Both spouses have different psychological status in the family. Compared to a husband, your role is wife; Compared to a son, your role is mother; Compared to parents, your role is as a daughter or daughter-in-law.
Due to the influence of traditional culture, people's traditional views on the role of marriage in the family have been shaped. "Men dominate the outside, women dominate the inside," "strict father and loving mother," "masculine and feminine," and so on, are common patterns of husband and wife roles. Modern marriage requires both spouses to pay attention to their own roles and positions in family life, while constantly enriching the content of love life. Only by maintaining role flexibility can marriage psychology blend and the tree of love remain evergreen.
So, what is character elasticity?
The so-called role elasticity includes three meanings.
1. Role support.
The wife understands and supports her husband's various psychological needs, and the husband also understands and satisfies his wife's emotional needs. This is good role support. For example, there was a young woman who was too timid to go home alone after middle shift. Before marriage, regardless of summer and autumn rains, winter and snow, her boyfriend almost always waited at the factory gate to take her home when she was off the middle shift. After marriage, the man still did this, but gradually there was less pickup and drop-off. "So the wife said that her husband had changed his mind, and he felt aggrieved, resulting in endless arguments.". Here is a question of mutual role support.
If a wife understands the role of her husband and understands that waiting for him every day is indeed a burden for him, quarrels and quarrels may not happen. "If a husband can understand his wife's request for waiting, on the one hand, it is because he is timid, and on the other hand, there are also some women who mean to be spoiled.". If she understands the role requirements of her wife, their mutual feelings will naturally increase.
Role support is also widely expressed in professional, amateur, and family life between couples. "The husband has been really busy at work for some time, and he has less concern for his family.
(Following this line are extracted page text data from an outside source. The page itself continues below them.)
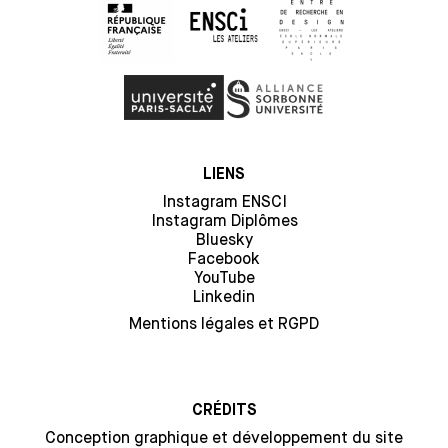
LIENS
Instagram ENSCI
Instagram Diplômes
Bluesky
Facebook
YouTube
Linkedin
Mentions légales et RGPD
CRÉDITS
Conception graphique et développement du site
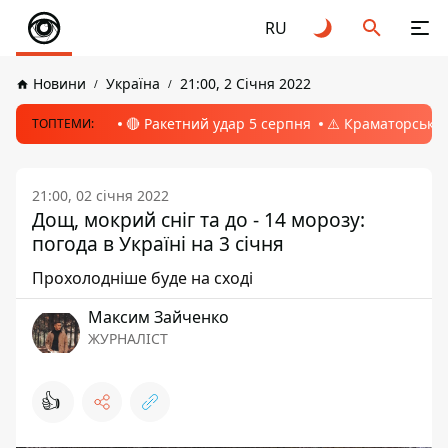
RU
Новини
Україна
21:00, 2 Січня 2022
🔴 Ракетний удар 5 серпня
⚠️ Краматорськ, 
ТОПТЕМИ:
21:00, 02 січня 2022
Дощ, мокрий сніг та до - 14 морозу:
погода в Україні на 3 січня
Прохолодніше буде на сході
Максим Зайченко
ЖУРНАЛІСТ
👍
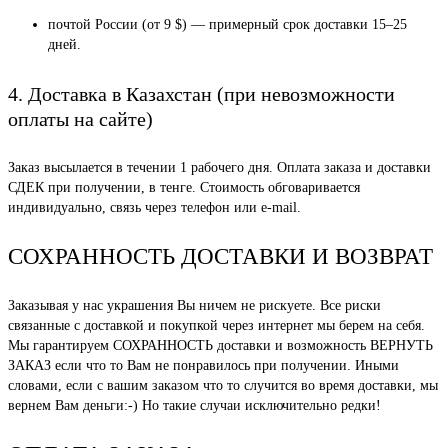
почтой России (от 9 $) — примерный срок доставки 15–25
дней.
4. Доставка в Казахстан (при невозможности
оплаты на сайте)
Заказ высылается в течении 1 рабочего дня. Оплата заказа и доставки
СДЕК при получении, в тенге. Стоимость обговаривается
индивидуально, связь через телефон или e-mail.
СОХРАННОСТЬ ДОСТАВКИ И ВОЗВРАТ
Заказывая у нас украшения Вы ничем не рискуете. Все риски
связанные с доставкой и покупкой через интернет мы берем на себя.
Мы гарантируем СОХРАННОСТЬ доставки и возможность ВЕРНУТЬ
ЗАКАЗ если что то Вам не понравилось при получении. Иными
словами, если с вашим заказом что то случится во время доставки, мы
вернем Вам деньги:-) Но такие случаи исключительно редки!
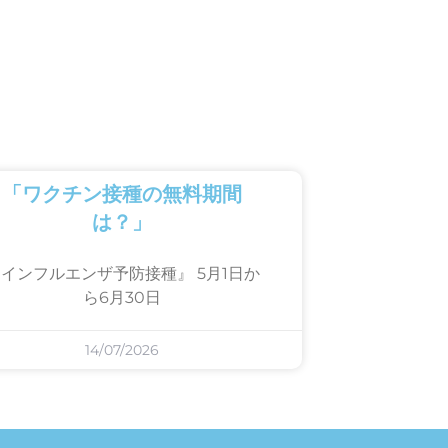
「ワクチン接種の無料期間
は？」
インフルエンザ予防接種』 5月1日か
ら6月30日
14/07/2026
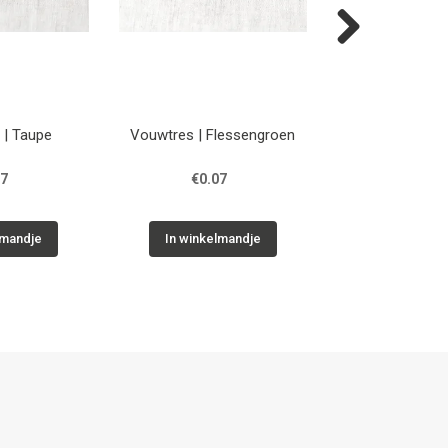
Next
 | Taupe
Vouwtres | Flessengroen
Vouwtres |
07
€0.07
€0.07
lmandje
In winkelmandje
In winkelm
Can his wife support him?"? Can a husband understand that his wife sometimes engages in more social activities due to work needs? Such as this, there are role support issues.
2. Role penetration.
Although there are many examples of "yin soft and yang hard" marital situations in real life, there are also cases full of sweet feelings and intimate meanings. Because marriage is difficult to exist without role differentiation, most married people are an experience, and women often want to gain a sense of security from their husbands, while the vast majority of men expect a sense of tenderness from their wives. These different role expectations are normal and conducive to the improvement of the marriage relationship.
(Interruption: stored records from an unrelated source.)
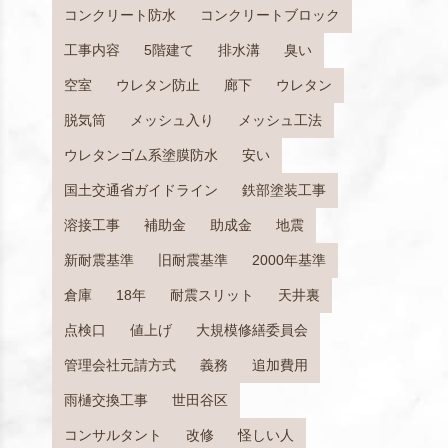
コンクリート防水
コンクリートブロック
工事内容
5階建て
排水溝
臭い
空室
ウレタン防止
廊下
ウレタン
脱気筒
メッシュ入り
メッシュ工法
ウレタンゴム系塗膜防水
安い
国土交通省ガイドライン
鉄部塗装工事
溶接工事
補助金
助成金
地震
新耐震基準
旧耐震基準
2000年基準
倉庫
18年
耐震スリット
天井裏
点検口
値上げ
大規模修繕委員会
管理会社元請方式
義務
追加費用
雨樋交換工事
世田谷区
コンサルタント
改修
怪しい人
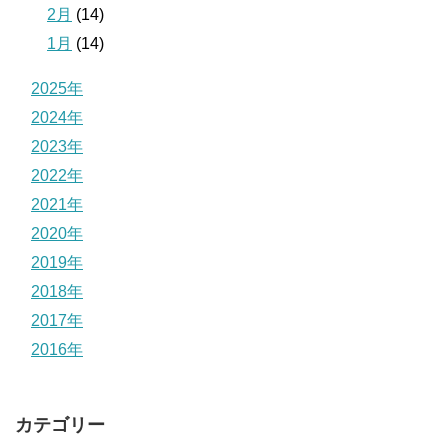
2月
(14)
1月
(14)
2025年
2024年
2023年
2022年
2021年
2020年
2019年
2018年
2017年
2016年
カテゴリー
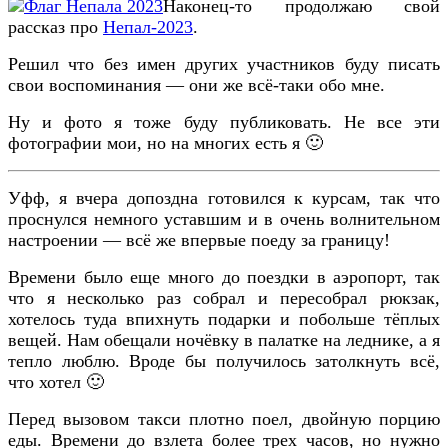
Наконец-то продолжаю свой
рассказ про
Непал-2023
.
Решил что без имен других участников буду писать
свои воспоминания — они же всё-таки обо мне.
Ну и фото я тоже буду публиковать. Не все эти
фотографии мои, но на многих есть я 🙂
Уфф, я вчера допоздна готовился к курсам, так что
проснулся немного уставшим и в очень волнительном
настроении — всё же впервые поеду за границу!
Времени было еще много до поездки в аэропорт, так
что я несколько раз собрал и пересобрал рюкзак,
хотелось туда впихнуть подарки и побольше тёплых
вещей. Нам обещали ночёвку в палатке на леднике, а я
тепло люблю. Вроде бы получилось затолкнуть всё,
что хотел 🙂
Перед вызовом такси плотно поел, двойную порцию
еды. Времени до взлета более трех часов, но нужно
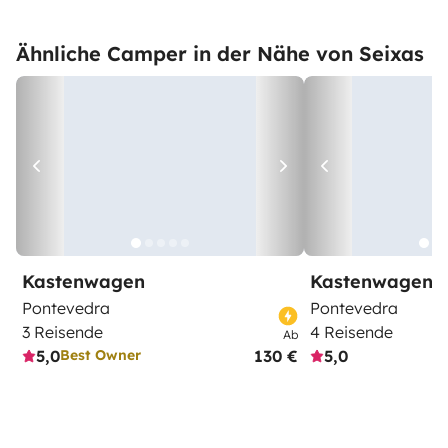
Ähnliche Camper in der Nähe von Seixas
Kastenwagen
Kastenwagen
Pontevedra
Pontevedra
3 Reisende
4 Reisende
Ab
5,0
130 €
5,0
Best Owner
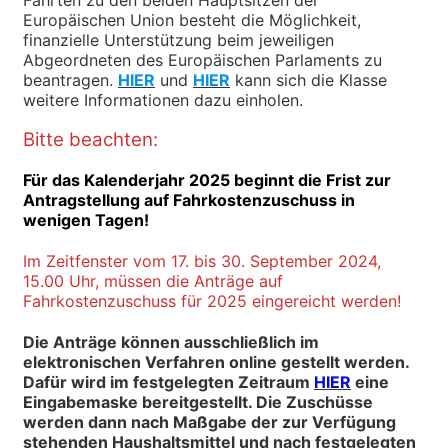
Europäischen Union besteht die Möglichkeit,
finanzielle Unterstützung beim jeweiligen
Abgeordneten des Europäischen Parlaments zu
beantragen.
HIER
und
HIER
kann sich die Klasse
weitere Informationen dazu einholen.
Bitte beachten:
Für das Kalenderjahr 2025 beginnt die Frist zur
Antragstellung auf Fahrkostenzuschuss in
wenigen Tagen!
Im Zeitfenster vom 17. bis 30. September 2024,
15.00 Uhr, müssen die Anträge auf
Fahrkostenzuschuss für 2025 eingereicht werden!
Die Anträge können ausschließlich im
elektronischen Verfahren online gestellt werden.
Dafür wird im festgelegten Zeitraum
HIER
eine
Eingabemaske bereitgestellt. Die Zuschüsse
werden dann nach Maßgabe der zur Verfügung
stehenden Haushaltsmittel und nach festgelegten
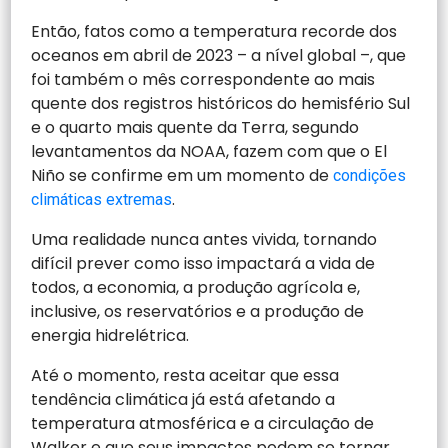
Então, fatos como a temperatura recorde dos
oceanos em abril de 2023 – a nível global –, que
foi também o mês correspondente ao mais
quente dos registros históricos do hemisfério Sul
e o quarto mais quente da Terra, segundo
levantamentos da NOAA, fazem com que o El
Niño se confirme em um momento de
condições
.
climáticas extremas
Uma realidade nunca antes vivida, tornando
difícil prever como isso impactará a vida de
todos, a economia, a produção agrícola e,
inclusive, os reservatórios e a produção de
energia hidrelétrica.
Até o momento, resta aceitar que essa
tendência climática já está afetando a
temperatura atmosférica e a circulação de
Walker e que seus impactos podem se tornar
However, does this mean that a wife can rely on her husband for everything, and a husband does not need to be gentle and considerate towards his wife? Not at all. In real life, quite a few husbands accuse their wives of being "nagging and incompetent". Isn't it true that they require their wives to be "feminine and hard"? Both men and women have their own emotional needs, especially when a person is frustrated, they need the other person to be soft and strong. Therefore, when a man needs support, his wife's timely strength will be greatly appreciated by his husband.
3. Role exchange. The so-called role exchange means that the wife plays the role of the husband and the husband plays the role of the wife.
Novelty stimulation is a psychological need. Engaging in a role for a long time can also be tiresome. In modern families, both spouses have a certain motivation to pursue achievement. Often for a period of time, the husband is busy with his career, while the wife is doing "virtuous and helpful work"; For another period of time, the wife is committed to self study, and the husband can also act as a "virtuous wife helper", exchanging roles with each other in a timely manner. In marriage, there are also couples who consciously exchange roles, positions, and responsibilities, thereby experiencing the ups and downs of each other, which is beneficial to improving the marital relationship. If you desire to achieve a sweet marriage life, you can explore the art of "role elasticity".